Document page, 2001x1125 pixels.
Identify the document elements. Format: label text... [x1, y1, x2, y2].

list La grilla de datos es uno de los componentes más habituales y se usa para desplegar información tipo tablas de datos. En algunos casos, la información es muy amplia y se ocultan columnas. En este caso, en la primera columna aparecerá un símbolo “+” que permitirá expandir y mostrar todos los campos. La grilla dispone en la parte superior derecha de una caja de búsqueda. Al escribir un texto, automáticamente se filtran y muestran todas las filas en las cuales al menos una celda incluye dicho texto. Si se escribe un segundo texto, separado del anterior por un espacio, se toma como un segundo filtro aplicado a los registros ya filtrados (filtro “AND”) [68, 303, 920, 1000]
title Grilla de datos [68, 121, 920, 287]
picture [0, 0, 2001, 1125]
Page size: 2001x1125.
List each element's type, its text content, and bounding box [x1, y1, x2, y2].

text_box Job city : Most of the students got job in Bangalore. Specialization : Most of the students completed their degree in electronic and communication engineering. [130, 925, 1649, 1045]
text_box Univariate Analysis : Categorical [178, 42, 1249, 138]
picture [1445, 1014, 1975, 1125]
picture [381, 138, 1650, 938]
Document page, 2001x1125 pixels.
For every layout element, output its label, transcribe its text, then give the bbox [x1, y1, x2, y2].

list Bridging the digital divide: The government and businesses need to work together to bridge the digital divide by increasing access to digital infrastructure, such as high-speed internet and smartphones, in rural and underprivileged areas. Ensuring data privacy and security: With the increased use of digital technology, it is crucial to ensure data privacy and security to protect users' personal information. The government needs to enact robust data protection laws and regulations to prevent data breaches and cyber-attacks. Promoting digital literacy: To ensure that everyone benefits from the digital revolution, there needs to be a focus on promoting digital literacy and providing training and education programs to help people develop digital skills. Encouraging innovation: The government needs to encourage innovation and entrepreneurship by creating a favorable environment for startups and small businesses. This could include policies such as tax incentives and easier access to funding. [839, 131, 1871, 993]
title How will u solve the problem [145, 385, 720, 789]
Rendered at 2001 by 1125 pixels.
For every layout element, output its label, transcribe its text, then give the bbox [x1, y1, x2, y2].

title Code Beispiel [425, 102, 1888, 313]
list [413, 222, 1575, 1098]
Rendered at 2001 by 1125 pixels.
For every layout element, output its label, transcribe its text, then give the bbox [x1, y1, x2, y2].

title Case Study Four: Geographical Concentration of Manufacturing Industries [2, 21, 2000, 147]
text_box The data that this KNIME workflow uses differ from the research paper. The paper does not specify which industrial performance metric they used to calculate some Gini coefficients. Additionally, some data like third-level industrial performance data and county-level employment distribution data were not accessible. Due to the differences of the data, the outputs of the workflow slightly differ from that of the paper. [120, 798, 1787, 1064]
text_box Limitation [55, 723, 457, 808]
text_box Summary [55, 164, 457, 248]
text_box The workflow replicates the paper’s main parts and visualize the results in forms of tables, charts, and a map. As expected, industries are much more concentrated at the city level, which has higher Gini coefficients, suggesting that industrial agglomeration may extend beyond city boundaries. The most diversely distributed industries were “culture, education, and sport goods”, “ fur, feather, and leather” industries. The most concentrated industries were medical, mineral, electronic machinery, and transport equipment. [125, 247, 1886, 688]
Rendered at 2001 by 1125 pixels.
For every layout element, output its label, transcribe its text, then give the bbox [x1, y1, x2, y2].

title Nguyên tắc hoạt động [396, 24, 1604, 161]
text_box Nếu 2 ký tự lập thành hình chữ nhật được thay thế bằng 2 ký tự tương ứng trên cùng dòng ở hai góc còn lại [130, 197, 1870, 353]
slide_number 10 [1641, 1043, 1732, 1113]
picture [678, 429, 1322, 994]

^^^^

Using the material above, retype every line without altering it.

[RESPONSE BOX]:
Document page, 2001x1125 pixels.
Identify the document elements. Format: label text... [x1, y1, x2, y2].

list La grilla de datos es uno de los componentes más habituales y se usa para desplegar información tipo tablas de datos. En algunos casos, la información es muy amplia y se ocultan columnas. En este caso, en la primera columna aparecerá un símbolo “+” que permitirá expandir y mostrar todos los campos. La grilla dispone en la parte superior derecha de una caja de búsqueda. Al escribir un texto, automáticamente se filtran y muestran todas las filas en las cuales al menos una celda incluye dicho texto. Si se escribe un segundo texto, separado del anterior por un espacio, se toma como un segundo filtro aplicado a los registros ya filtrados (filtro “AND”) [68, 303, 920, 1000]
title Grilla de datos [68, 121, 920, 287]
picture [0, 0, 2001, 1125]
Page size: 2001x1125.
List each element's type, its text content, and bounding box [x1, y1, x2, y2].

text_box Job city : Most of the students got job in Bangalore. Specialization : Most of the students completed their degree in electronic and communication engineering. [130, 925, 1649, 1045]
text_box Univariate Analysis : Categorical [178, 42, 1249, 138]
picture [1445, 1014, 1975, 1125]
picture [381, 138, 1650, 938]
Document page, 2001x1125 pixels.
For every layout element, output its label, transcribe its text, then give the bbox [x1, y1, x2, y2].

list Bridging the digital divide: The government and businesses need to work together to bridge the digital divide by increasing access to digital infrastructure, such as high-speed internet and smartphones, in rural and underprivileged areas. Ensuring data privacy and security: With the increased use of digital technology, it is crucial to ensure data privacy and security to protect users' personal information. The government needs to enact robust data protection laws and regulations to prevent data breaches and cyber-attacks. Promoting digital literacy: To ensure that everyone benefits from the digital revolution, there needs to be a focus on promoting digital literacy and providing training and education programs to help people develop digital skills. Encouraging innovation: The government needs to encourage innovation and entrepreneurship by creating a favorable environment for startups and small businesses. This could include policies such as tax incentives and easier access to funding. [839, 131, 1871, 993]
title How will u solve the problem [145, 385, 720, 789]
Rendered at 2001 by 1125 pixels.
For every layout element, output its label, transcribe its text, then give the bbox [x1, y1, x2, y2].

title Code Beispiel [425, 102, 1888, 313]
list [413, 222, 1575, 1098]
Rendered at 2001 by 1125 pixels.
For every layout element, output its label, transcribe its text, then give the bbox [x1, y1, x2, y2].

title Case Study Four: Geographical Concentration of Manufacturing Industries [2, 21, 2000, 147]
text_box The data that this KNIME workflow uses differ from the research paper. The paper does not specify which industrial performance metric they used to calculate some Gini coefficients. Additionally, some data like third-level industrial performance data and county-level employment distribution data were not accessible. Due to the differences of the data, the outputs of the workflow slightly differ from that of the paper. [120, 798, 1787, 1064]
text_box Limitation [55, 723, 457, 808]
text_box Summary [55, 164, 457, 248]
text_box The workflow replicates the paper’s main parts and visualize the results in forms of tables, charts, and a map. As expected, industries are much more concentrated at the city level, which has higher Gini coefficients, suggesting that industrial agglomeration may extend beyond city boundaries. The most diversely distributed industries were “culture, education, and sport goods”, “ fur, feather, and leather” industries. The most concentrated industries were medical, mineral, electronic machinery, and transport equipment. [125, 247, 1886, 688]
Rendered at 2001 by 1125 pixels.
For every layout element, output its label, transcribe its text, then give the bbox [x1, y1, x2, y2].

title Nguyên tắc hoạt động [396, 24, 1604, 161]
text_box Nếu 2 ký tự lập thành hình chữ nhật được thay thế bằng 2 ký tự tương ứng trên cùng dòng ở hai góc còn lại [130, 197, 1870, 353]
slide_number 10 [1641, 1043, 1732, 1113]
picture [678, 429, 1322, 994]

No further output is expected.